In a web app - this means A LOT more traffic from the application layer to the DB for the data, and a lot of smaller DB calls, etc. - it seems SERIOUSLY less effective.
If you then move a fair amount of this logic to the client side, for an AJAX application, you're incurring network traffic ON TOP of the increased internal network overhead.
Can someone please comment on the best ways to approach this. Maybe its a conceptual thing.

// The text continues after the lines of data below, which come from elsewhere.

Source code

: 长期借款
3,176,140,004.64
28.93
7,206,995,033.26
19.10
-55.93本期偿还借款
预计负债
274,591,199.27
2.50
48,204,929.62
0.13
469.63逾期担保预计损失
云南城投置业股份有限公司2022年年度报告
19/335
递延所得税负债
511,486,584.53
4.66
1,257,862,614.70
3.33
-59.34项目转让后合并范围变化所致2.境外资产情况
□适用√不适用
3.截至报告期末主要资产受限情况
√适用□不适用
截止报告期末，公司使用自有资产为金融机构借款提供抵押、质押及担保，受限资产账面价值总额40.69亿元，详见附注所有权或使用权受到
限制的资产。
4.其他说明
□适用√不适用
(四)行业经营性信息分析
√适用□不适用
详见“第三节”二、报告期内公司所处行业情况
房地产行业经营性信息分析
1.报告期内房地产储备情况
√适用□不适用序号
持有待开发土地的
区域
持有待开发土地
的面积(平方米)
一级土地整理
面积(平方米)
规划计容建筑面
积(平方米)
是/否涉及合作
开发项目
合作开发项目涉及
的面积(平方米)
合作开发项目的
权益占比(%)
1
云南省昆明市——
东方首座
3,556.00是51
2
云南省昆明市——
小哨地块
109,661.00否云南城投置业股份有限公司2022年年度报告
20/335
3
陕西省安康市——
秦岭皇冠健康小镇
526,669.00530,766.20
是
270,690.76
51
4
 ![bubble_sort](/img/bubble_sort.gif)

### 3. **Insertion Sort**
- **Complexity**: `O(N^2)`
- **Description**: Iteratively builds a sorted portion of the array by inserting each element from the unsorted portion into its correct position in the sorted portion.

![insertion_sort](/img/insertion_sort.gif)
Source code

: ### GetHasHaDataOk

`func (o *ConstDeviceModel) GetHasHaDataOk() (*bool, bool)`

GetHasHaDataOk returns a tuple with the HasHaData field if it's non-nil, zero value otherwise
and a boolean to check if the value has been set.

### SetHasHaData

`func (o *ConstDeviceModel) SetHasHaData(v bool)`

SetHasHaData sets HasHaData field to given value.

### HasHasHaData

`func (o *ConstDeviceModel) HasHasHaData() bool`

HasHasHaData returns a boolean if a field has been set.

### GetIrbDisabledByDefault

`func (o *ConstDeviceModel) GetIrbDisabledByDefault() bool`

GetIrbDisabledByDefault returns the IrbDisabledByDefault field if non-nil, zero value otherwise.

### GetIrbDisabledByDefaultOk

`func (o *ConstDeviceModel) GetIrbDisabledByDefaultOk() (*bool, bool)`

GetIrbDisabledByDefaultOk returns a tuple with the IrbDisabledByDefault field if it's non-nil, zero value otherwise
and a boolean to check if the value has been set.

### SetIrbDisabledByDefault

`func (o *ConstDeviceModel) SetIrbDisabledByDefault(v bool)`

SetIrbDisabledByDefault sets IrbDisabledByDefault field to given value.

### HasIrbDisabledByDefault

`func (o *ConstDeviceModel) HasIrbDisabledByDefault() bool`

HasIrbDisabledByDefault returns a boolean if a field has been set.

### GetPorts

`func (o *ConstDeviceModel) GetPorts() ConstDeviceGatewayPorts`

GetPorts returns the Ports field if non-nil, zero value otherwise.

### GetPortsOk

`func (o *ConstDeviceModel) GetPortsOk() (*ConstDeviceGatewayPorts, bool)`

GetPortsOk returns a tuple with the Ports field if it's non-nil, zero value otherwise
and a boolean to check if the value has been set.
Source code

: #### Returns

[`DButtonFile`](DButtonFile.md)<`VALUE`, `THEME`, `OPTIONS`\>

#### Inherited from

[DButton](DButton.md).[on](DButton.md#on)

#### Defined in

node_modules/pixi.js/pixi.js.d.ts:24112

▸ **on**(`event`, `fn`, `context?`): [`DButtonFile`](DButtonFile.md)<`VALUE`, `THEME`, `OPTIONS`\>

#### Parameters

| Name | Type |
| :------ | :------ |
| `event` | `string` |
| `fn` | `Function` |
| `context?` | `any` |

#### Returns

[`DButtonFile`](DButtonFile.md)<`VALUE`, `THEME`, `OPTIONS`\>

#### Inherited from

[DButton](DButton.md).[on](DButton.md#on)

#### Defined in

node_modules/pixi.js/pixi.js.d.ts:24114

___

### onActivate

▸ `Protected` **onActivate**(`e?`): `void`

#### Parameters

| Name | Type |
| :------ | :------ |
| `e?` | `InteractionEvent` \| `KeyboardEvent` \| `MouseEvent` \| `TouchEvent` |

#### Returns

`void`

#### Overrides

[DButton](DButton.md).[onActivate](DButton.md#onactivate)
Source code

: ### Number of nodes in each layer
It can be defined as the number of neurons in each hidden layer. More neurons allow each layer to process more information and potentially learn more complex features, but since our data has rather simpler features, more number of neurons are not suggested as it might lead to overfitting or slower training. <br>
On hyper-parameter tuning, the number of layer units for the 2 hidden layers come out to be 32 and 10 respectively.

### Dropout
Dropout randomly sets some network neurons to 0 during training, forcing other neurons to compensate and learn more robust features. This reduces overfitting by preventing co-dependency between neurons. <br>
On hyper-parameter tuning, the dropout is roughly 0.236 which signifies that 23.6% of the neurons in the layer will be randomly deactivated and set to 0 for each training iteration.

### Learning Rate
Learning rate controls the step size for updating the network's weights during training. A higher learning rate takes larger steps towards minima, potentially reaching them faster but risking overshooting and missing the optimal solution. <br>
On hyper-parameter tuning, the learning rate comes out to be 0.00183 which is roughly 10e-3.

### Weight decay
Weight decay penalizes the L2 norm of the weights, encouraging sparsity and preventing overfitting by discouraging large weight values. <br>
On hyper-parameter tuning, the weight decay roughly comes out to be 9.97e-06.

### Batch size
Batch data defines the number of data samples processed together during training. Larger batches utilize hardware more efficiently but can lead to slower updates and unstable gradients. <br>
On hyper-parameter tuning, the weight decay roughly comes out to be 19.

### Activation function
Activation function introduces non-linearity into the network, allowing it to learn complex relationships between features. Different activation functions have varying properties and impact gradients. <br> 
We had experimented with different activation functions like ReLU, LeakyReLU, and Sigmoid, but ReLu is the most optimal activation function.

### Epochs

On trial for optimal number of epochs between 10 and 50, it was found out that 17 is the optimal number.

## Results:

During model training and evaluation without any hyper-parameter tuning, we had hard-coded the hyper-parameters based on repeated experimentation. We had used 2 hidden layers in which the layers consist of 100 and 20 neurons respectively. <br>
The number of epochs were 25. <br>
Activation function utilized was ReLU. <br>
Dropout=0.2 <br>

Someone suggested that a 'gateway' is when you access these large data-sets, as opposed to smaller more granular object data - but this doesn't really help my understanding,and Im not sure it's accurate.
Of course getting everything you need at once from the database is the most efficient. You don't need to give that up just because you want to write your code as an OO model. Basically, you get all the results from the database first, then translate the tabular data into a hierarchical form to fill objects with. "getCompanies" could make a single database call joining addresses and contacts, and return "company" objects that contain populated lists of "addresses" and "contacts". See Object-relational mapping.
I've dealt with exactly this issue many times. The first and MOST important thing to remember is : don't optimize prematurely. Optimize your code for readability, the DRY principle, etc., then come back and fix things that are "slow".
However, specific to this case, rather than iteratively getting the addresses for each company one at a time, pass a list of all the company IDs to the fetcher, and get all the addresses for all those company ids, then cache that list of addresses in a map. When you need to fetch an address by addressID, fetch it from that local cache. This is called an IdentityMap. However, like I said, I don't recommend recoding the flow for this optimization until needed. Most often there are 10 things on a page, not 100 so you are saving only a few milliseconds by changing the "normal" flow for the optimized flow.
Of course, once you've done this 20 times, writing code in the "optimized flow" becomes more natural, but you also have the experience of when to do it and when not to.